Fixed (Sticky) header
Sticky headers present another trend able to boost usability is applied effectively. Actually, it enables to provide users with navigation area available at any point of interactions, which can be helpful in terms of content-heavy pages with long scrolling.
The presented design concept of a website has a fixed header that doesn’t hide while the page is scrolled. However, it follows minimalism principles featuring brand name lettering as a center of the composition, magnifier icon marking search functionality and hamburger button hiding links to navigation areas.
Here is one more design concept featuring a creative approach to the header design. The initial view of the home page includes the extremely minimalistic header: it shows only social icons and the search. However, scrolling down users get the sticky header with quite a traditional set of navigation items: the first element to see on the top left part is hamburger button hiding the extended menu, then branding sign followed by the links to thematic information blocks.

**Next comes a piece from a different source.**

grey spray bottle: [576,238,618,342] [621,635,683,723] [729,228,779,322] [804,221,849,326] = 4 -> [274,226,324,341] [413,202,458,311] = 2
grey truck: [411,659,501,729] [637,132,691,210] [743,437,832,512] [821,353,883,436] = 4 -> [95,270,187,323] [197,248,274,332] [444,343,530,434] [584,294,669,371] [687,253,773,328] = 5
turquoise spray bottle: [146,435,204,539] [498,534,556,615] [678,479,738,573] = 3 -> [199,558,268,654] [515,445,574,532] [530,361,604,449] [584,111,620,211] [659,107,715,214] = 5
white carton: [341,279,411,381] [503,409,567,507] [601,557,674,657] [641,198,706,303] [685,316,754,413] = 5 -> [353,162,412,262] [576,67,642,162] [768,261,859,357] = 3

The composition is finished with the search placed in the top-right part of the page in all the processes of interaction with the page and supporting the feeling of consistency.
Double menu in the header can present two layers of navigation. We have shown the example of such a trick in one of the recent case studies for a bakery website.
As you can see, the website also uses a sticky header which consists of two levels of navigation. The upper menu shows the links to social networks, the logo, search, shopping cart and hamburger button hiding the extended menu. The second line of navigation gives an instant connection to the core interaction areas: product catalog, locations for the point-of-sales, news and special offers, information about the service and contact section. Visual and typographic hierarchy makes all the elements clear and easily scanned providing solid ground for positive user experience.
The bottom line is simple here: the header is the strategically vital zone of interaction for any website. Each particular case requires its own approach which will be informative and usable for the specific target audience. User research can provide a good basis for the design solutions which can follow quite traditional forms of header organization or require a totally new perspective.